Korira comes from Arab person named ‘Lilah’, later in Chagga dialects ‘L’ sound is replaced by ‘R’; and ‘Ko’ means ‘the place of’. Lilah built a fortified boma near the residence quarters of Mangi Mandara bin Kiusa of Mbokomu the current Old Moshi.
Lilah tempted Mangi Mandara with manufactured goods, most notably muzzle –loaded flintlock guns that were in great demand for elephant hunting and intertribal wars; and Lilah got favor of obtaining slaves and ivory in easily way.
The endemic brutality of slave trading was beyond question, but it was so profitable that it had proved hard to eradicate. Lilah stepped up the trade being helped by Swahili (Segeju warriors). They built slave collection centers along the route to the coast of Tanga region in Northern Tanzania and Mombasa in Kenya.
From Korira in Moshi to Kifaru, Kambi ya Simba into Ugweno through Mkomazi National Park; and Kisiwani, Ndungu and Kihurio; Bendera, Mnazi, Mtae into Maramba in Mkinga district.
There is an option route to Pangani that is from Bendera to Korogwe into Amani in East Usambara Highlands, Muheza to slave ports of Pangani district.

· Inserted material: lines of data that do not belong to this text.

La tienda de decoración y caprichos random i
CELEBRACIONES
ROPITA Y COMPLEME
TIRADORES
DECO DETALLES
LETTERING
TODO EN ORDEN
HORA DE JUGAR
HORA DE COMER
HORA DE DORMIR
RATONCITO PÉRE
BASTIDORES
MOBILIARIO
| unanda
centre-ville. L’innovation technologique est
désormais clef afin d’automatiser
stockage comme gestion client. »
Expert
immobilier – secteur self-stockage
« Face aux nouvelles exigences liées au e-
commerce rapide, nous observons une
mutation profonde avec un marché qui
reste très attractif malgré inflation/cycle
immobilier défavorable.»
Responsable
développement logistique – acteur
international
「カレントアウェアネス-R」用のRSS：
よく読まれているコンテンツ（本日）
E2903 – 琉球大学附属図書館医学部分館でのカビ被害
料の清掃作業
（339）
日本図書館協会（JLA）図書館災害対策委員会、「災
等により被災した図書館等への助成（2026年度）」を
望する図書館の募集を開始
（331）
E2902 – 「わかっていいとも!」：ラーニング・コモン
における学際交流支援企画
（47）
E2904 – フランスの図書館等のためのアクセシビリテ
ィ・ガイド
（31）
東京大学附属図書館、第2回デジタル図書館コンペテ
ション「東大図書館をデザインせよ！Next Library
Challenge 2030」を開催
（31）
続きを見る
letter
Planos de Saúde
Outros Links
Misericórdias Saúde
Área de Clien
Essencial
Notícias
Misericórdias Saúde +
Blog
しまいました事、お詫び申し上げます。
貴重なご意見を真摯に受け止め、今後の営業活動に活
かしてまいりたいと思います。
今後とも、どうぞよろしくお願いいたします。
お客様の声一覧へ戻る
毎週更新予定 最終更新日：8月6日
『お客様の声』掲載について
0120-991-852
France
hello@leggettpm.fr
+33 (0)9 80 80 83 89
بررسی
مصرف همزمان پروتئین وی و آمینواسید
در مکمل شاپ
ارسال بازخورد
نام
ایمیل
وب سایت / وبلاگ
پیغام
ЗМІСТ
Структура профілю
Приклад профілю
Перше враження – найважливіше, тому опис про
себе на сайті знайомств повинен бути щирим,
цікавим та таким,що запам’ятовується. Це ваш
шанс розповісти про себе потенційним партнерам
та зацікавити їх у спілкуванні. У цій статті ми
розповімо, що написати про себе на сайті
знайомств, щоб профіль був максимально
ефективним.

The route became famous also to German and English explorers and colonists of the 18th century.
It has become clear that the enslavement of native Tanzanians did not stop with the demise of the Indian Ocean slave trade. That is on this very day and hour as you read this, the natives in particularly girls along the coastal area are bought and sold in the Middle East countries.
In Tanzania, East Africa's largest country, the Chagga and Maasai warriors merged, as a result of intertribal warfare, Pare women and children were captured in raids on their villages and sold to Hassan Lilah’s men and Swahili people from the coast.
The enslavement of black indigenous has existed in Tanzania for many centuries. It is a country that joined the descendants of Arabs and Shirazis from the Middle East countries, known as Wasuli and the black ethnic communities that had lived along the Indian Ocean coastline of Tanzania mainland and Kenya.
Black indigenous, mostly sedentary farmers, consisting of the Pare, the Digo, the Shambara, the Zigua and the Nguu; and the Bondei tribes were enslaved after being captured by raiding Segeju (Swahili) and allied Maasai/Chagga warriors.
This activity predates and postdates the Western Atlantic slave trade. Simply put, the slave trade that inflicted black indigenous to these shores never stopped on the coastline of the mainland.
Several millions of descendants of indigenous people conquered by Arabs during the 9th century are still living as old-fashioned slavery institutions on the entire coastline of the mainland; witnessing writers of this report after conducting a yearlong investigation.
Differing only slightly with this estimate, the writers estimate that over four million indigenous on the Indian Ocean coastline of Tanzania mainland still live as the property of the descendants of slave traders, and that's a conservative estimate.